TEXT:
[start]
# Auchentoshan Three Wood, Mac's Malts #4



## PaulMac (Jul 15, 2003)

Last of the 4 lost reviews from crash of 2005:

Auchentoshan Three Wood, 43% ABV, 750 ml, $35-40 neighborhood
Auchentoshan is a lowland distillery, and perhaps the only one left in Scotland that still triple distills instead of double.


The name Three Wood comes from the fact that this whisky is aged for at least 10 years in Bourbon Wood, at least a year in Oloroso, and finally six months in Pedro Ximenez.

The color is a deep rich orange-brown, very deeply caramel. The nose is where the fun begins, WOW! Very soft, with Orange zest, nuts and just a nice sweetness to it. My drinkin companion said he would be satisfied to just sniff the nose all night, but I knew he was lying. Medium bodied, the palate bombards you with a plethora of flavors, nuttiness abounds, and oakiness, and just several delicate fleeting flavors, all combining to make a whisky of incredible flavor, my friend said it was like drinking a warm, fuzzy, nutty blanket, that just wraps around your tongue and caresses it. Finish is nice and long, but smooth, with hints of raisin and more oak.

I tried to do this Scotch justice, but I really can't...I know my palate can't pick up all the flavors let alone try to put them into words...but lets just say, this scotch was incredible, and at the price, I expect this will be in my cabinet quite often.

Until next time,

Slainte!

PaulMac


----------



## NiteDog (Jul 4, 2005)

Excellent review! I appreciate you posting these reviews, as I am aspiring to sample as many singles as I can. Do you order your scotch online, if so could you tell me the best place. Thanks, looking forward to more reviews!


----------
[end]
PROVIDED DATA:
[start]
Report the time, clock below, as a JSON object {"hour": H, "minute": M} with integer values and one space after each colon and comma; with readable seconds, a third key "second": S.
[end]
[start]
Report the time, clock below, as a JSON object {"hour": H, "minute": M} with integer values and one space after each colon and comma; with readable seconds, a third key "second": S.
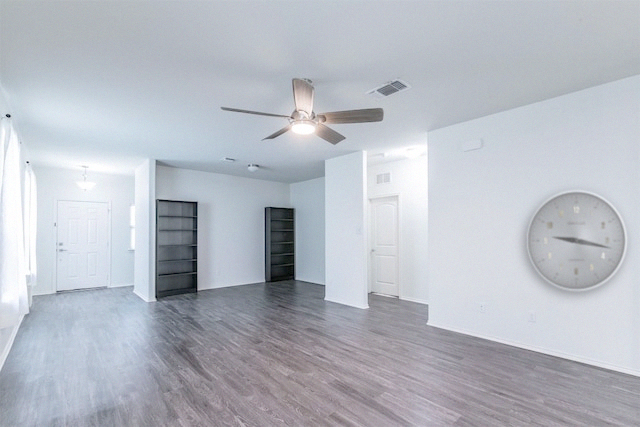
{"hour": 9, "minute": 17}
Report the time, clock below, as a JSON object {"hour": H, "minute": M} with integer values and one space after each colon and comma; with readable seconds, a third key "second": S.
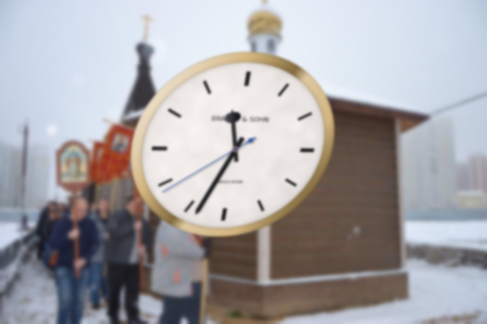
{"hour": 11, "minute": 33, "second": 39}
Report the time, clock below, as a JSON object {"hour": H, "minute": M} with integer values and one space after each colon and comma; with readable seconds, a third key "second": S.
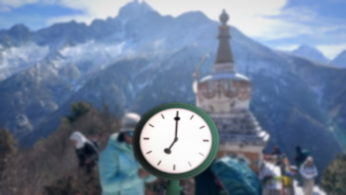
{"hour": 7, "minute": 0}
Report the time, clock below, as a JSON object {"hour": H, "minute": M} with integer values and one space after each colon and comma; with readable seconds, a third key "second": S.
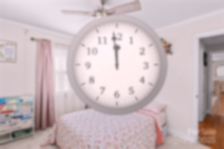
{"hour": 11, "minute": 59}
[end]
[start]
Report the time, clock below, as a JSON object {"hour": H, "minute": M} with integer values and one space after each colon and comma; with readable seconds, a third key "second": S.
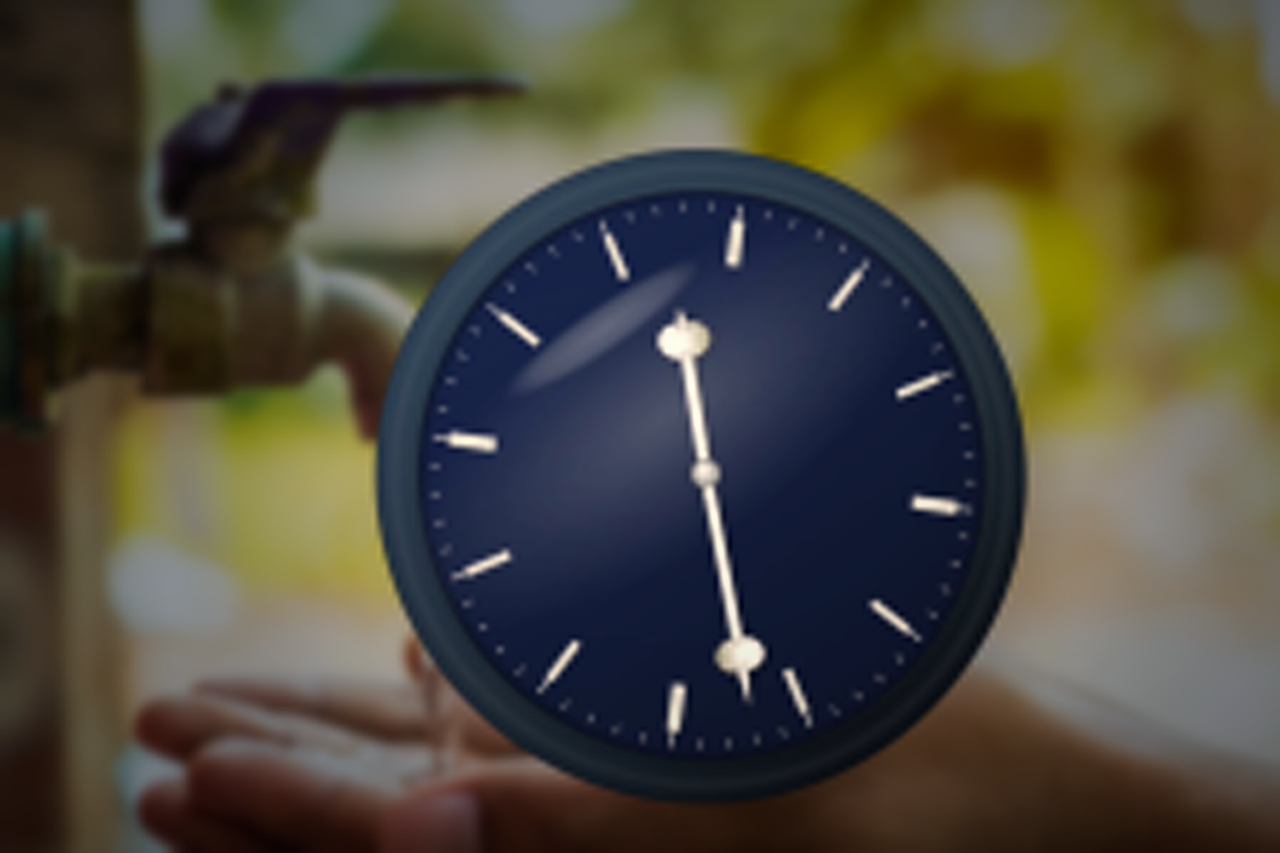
[end]
THE TASKS:
[a] Reproduce the part of the Auchentoshan thread that opens with the words containing "The name Three" and closes with "in Pedro Ximenez.".
[b] According to the Auchentoshan thread, how long is Three Wood finally aged in Pedro Ximenez?
The records come from a different source than the Auchentoshan thread.

SOLVED PROBLEMS:
[a]
The name Three Wood comes from the fact that this whisky is aged for at least 10 years in Bourbon Wood, at least a year in Oloroso, and finally six months in Pedro Ximenez.

[b] Six months.